Кекитас попытался продолжить розыгрыш:
— Ты думаешь, если он тебя угощает, так уж и не людоед! Он хитрый. Я его давно знаю. Просто он хочет сначала откормить тебя. Стал бы он зря хлеб скармливать!
Ткач готов был снова поверить, со страхом глянул на меня, но я не выдержал и рассмеялся. Тогда засмеялся и Ткач, а за ним вся камера. С тех пор Ткач хотя и спал в шапке, но уши завязывать перестал.
Наш дед был не только немного «чокнутый», но и физически очень нездоров. Он все жаловался, что у него болит голова, болит позвоночник, болит сердце. Однажды мы с ним записались на прием к врачу. Во время обхода сестра спрашивает через кормушку: «Больные есть?» Почти все зэки жалуются на какое-нибудь недомогание, особенно зимой. Сестра, не осматривая больного, дает какой-то порошок. А если жалоба превышает ее компетенцию, то она записывает на прием к корпусному врачу. Список обычно получается внушительный: больны почти все. Тогда сестра сама, по своему усмотрению, начинает вычеркивать «лишних». Прием происходит в присутствии надзирателя, принимают всех больных из одной камеры одновременно.
Ну вот, привел нас с Ткачом надзиратель к корпусному врачу. Жаль, не знаю ее фамилии, звали ее Галина. Она обращается к деду с обычным вопросом:
— На что жалуетесь?
— Ох, доктор, все болит, помогите.
— Все не может болеть.
— Весь я болею, дочка…
— Венерическими тоже болеете? — насмешливо спрашивает Галина, переглянувшись с надзирателем.
— А что это такое?
— В штанах, спрашиваю, ничего не болит?
— Ох, болит, болит и в штанах.
— Что ж ты, дед, с педерастами путаешься в твоих-то годах?
Тут только Ткач понял, о чем толковала молодая врачиха.

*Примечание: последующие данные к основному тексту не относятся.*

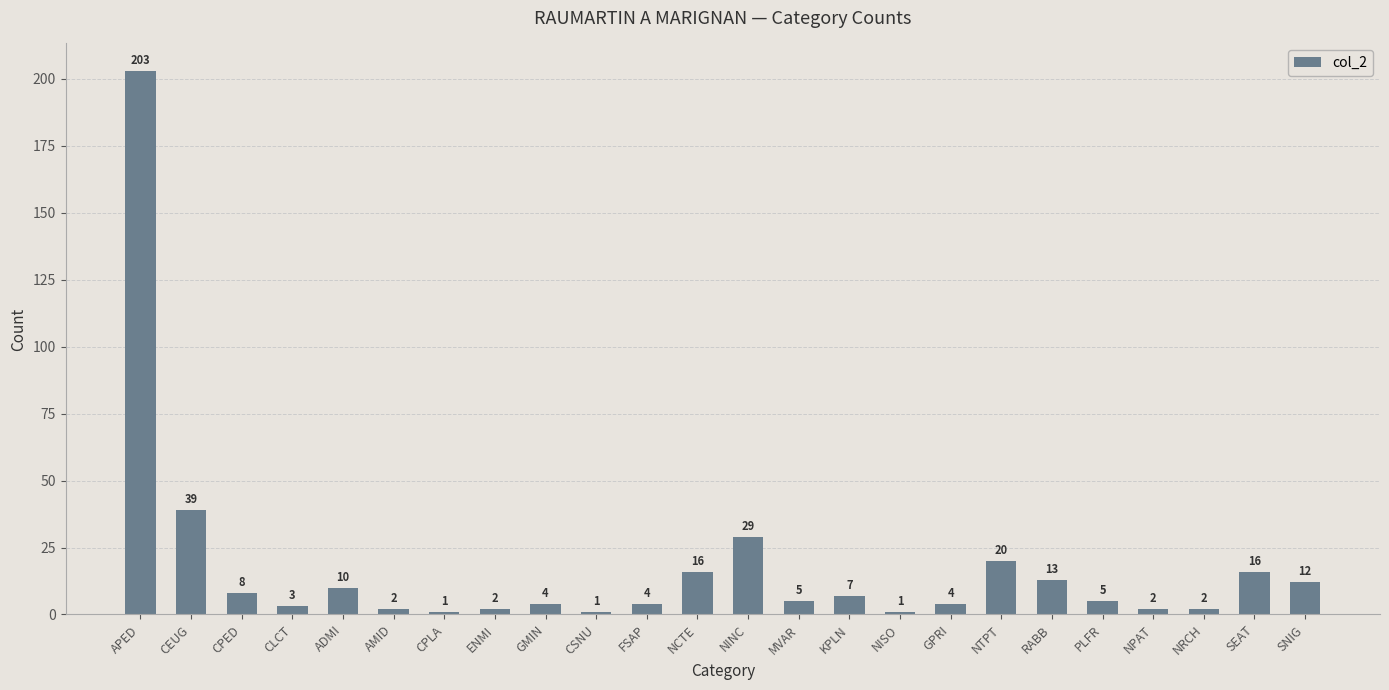

What is the sum of the values at ENMI and CPLA?

3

Он сказал ей, что на тюремных харчах и молодой парень не захочет не только педераста, а и бабу… А он жалуется на то, что ходит одной кровью и боли сильные (в нашей камере только у Пынти еще не было геморроя, да и то потому, наверное, что он еще «свежий», недавно с воли). Галина приказывает Ткачу снять штаны, повернуться задом и наклониться.
— Ну, у вас геморрой. Сколько раз в день оправляетесь?